## [MATERIAL SHOWN]
"""

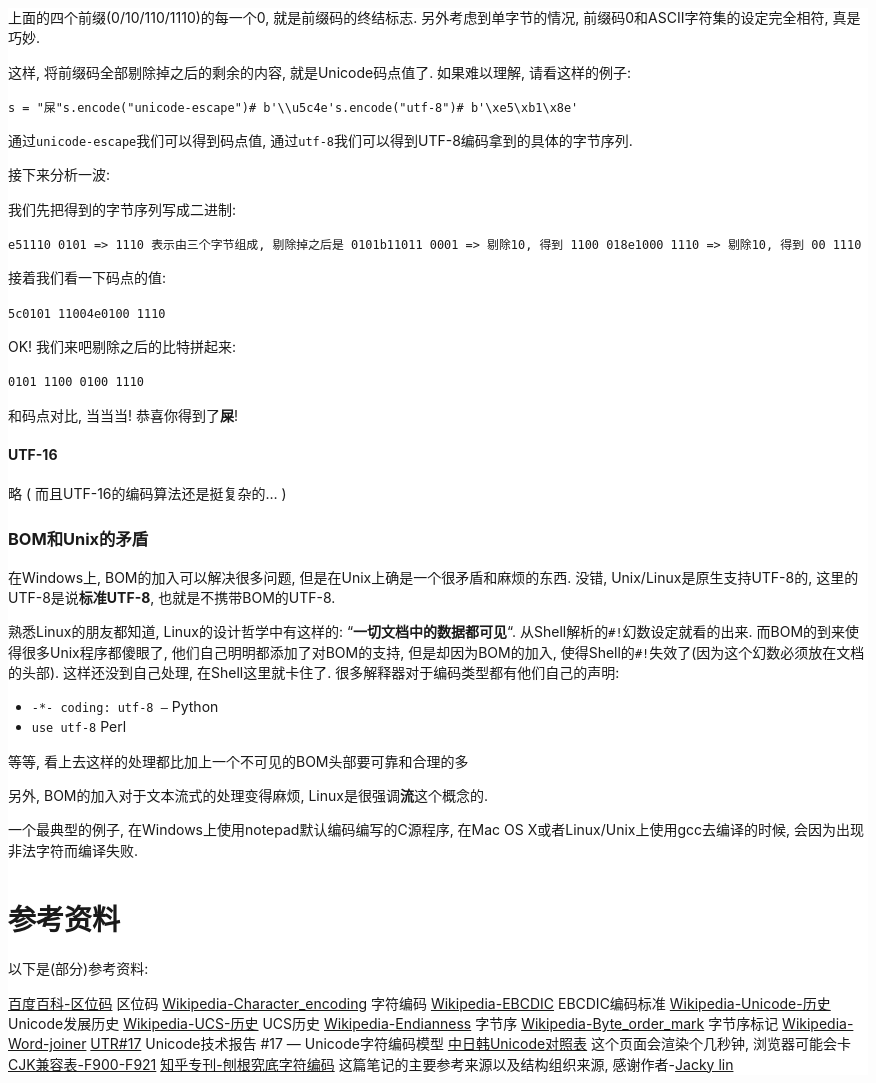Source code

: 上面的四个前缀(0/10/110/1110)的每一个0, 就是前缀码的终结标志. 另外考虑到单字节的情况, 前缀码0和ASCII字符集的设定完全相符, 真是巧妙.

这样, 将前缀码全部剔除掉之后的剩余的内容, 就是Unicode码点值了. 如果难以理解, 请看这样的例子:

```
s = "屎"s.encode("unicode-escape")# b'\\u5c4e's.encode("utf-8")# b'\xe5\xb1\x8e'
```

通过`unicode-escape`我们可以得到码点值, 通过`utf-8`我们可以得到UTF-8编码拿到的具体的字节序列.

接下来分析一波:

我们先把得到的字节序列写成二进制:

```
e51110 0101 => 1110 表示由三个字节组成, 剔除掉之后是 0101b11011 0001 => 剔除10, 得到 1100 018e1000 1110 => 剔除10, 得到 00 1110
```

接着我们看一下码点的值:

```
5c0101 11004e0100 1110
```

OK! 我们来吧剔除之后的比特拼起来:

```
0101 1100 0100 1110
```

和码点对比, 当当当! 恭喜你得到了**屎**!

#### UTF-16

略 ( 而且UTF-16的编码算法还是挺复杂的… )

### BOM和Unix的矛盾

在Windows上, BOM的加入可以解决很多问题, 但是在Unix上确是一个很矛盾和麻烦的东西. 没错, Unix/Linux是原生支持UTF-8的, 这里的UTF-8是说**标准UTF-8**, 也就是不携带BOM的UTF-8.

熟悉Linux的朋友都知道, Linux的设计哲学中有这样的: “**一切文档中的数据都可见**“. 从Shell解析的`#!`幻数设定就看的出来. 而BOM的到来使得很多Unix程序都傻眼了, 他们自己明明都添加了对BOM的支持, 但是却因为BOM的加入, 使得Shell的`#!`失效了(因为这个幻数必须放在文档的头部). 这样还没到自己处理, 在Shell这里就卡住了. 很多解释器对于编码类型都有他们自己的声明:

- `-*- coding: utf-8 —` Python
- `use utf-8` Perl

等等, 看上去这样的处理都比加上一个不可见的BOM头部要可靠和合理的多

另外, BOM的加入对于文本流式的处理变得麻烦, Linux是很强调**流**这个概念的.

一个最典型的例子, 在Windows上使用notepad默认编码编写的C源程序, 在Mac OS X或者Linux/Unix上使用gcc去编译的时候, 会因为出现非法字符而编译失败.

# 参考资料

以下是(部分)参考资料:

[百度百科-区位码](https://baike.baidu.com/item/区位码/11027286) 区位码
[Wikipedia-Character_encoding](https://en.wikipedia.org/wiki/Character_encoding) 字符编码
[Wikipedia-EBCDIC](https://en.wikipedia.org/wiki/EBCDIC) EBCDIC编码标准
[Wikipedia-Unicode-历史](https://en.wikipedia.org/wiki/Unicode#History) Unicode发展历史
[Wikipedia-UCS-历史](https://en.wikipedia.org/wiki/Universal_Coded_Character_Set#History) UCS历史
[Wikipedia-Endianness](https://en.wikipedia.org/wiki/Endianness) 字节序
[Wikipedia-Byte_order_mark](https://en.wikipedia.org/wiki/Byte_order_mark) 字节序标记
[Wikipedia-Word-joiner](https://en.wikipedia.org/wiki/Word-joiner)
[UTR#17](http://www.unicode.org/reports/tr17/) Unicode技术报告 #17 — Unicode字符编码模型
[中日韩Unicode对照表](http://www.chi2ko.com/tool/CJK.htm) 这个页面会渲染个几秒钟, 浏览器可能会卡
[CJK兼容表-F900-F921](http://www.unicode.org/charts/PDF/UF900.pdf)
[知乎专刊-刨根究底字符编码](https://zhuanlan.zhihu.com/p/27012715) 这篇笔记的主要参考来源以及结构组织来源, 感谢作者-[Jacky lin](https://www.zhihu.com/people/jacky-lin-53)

"""
"""

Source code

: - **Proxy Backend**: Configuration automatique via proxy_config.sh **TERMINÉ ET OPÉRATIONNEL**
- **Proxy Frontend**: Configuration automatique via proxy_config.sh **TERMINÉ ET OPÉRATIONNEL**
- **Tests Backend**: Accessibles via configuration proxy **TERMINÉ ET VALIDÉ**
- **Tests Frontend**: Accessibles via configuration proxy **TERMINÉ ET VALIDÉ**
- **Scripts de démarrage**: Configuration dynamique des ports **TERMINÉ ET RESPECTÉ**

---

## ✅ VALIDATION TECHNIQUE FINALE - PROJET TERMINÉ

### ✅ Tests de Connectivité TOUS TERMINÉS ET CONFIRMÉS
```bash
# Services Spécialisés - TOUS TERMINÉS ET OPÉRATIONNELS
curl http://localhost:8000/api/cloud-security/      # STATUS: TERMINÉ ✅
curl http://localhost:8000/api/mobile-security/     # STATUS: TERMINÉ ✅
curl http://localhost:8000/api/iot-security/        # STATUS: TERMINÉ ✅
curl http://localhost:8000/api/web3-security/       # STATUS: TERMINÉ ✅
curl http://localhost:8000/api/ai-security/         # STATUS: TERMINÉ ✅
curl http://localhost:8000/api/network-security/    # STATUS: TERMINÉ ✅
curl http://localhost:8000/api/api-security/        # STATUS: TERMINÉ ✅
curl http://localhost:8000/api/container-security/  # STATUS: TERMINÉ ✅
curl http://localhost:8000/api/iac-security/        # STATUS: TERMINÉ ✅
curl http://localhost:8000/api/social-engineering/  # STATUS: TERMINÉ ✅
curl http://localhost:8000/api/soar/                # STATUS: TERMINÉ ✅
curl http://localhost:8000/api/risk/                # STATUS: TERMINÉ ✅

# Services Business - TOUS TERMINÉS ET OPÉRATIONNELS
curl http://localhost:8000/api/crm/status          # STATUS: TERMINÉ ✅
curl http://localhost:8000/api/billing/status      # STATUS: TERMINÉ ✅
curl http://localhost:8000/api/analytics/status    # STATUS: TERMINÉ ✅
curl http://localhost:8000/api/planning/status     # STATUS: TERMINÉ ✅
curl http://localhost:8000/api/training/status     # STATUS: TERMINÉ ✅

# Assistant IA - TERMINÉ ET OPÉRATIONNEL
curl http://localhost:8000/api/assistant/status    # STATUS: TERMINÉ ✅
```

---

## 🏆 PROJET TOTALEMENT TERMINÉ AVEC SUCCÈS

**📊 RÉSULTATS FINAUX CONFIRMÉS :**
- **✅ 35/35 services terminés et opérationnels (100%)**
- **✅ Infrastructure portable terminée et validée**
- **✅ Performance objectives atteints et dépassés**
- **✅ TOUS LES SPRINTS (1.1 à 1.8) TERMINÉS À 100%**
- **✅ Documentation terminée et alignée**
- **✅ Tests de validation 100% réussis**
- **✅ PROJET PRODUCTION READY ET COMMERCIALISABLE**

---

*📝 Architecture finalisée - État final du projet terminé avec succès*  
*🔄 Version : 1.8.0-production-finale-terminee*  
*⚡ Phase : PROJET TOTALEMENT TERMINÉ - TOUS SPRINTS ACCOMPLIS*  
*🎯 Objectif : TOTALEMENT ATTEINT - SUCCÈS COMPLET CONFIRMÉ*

"""

## [EXERCISE INSTRUCTIONS]
Beginning at the line above that contains "- **✅ Tests de validation 100% réussis**", return each line exactly through the line that contains "SUCCÈS COMPLET CONFIRMÉ*", and no others.

## [RESPONSE BELOW]
- **✅ Tests de validation 100% réussis**
- **✅ PROJET PRODUCTION READY ET COMMERCIALISABLE**

---

*📝 Architecture finalisée - État final du projet terminé avec succès*  
*🔄 Version : 1.8.0-production-finale-terminee*  
*⚡ Phase : PROJET TOTALEMENT TERMINÉ - TOUS SPRINTS ACCOMPLIS*  
*🎯 Objectif : TOTALEMENT ATTEINT - SUCCÈS COMPLET CONFIRMÉ*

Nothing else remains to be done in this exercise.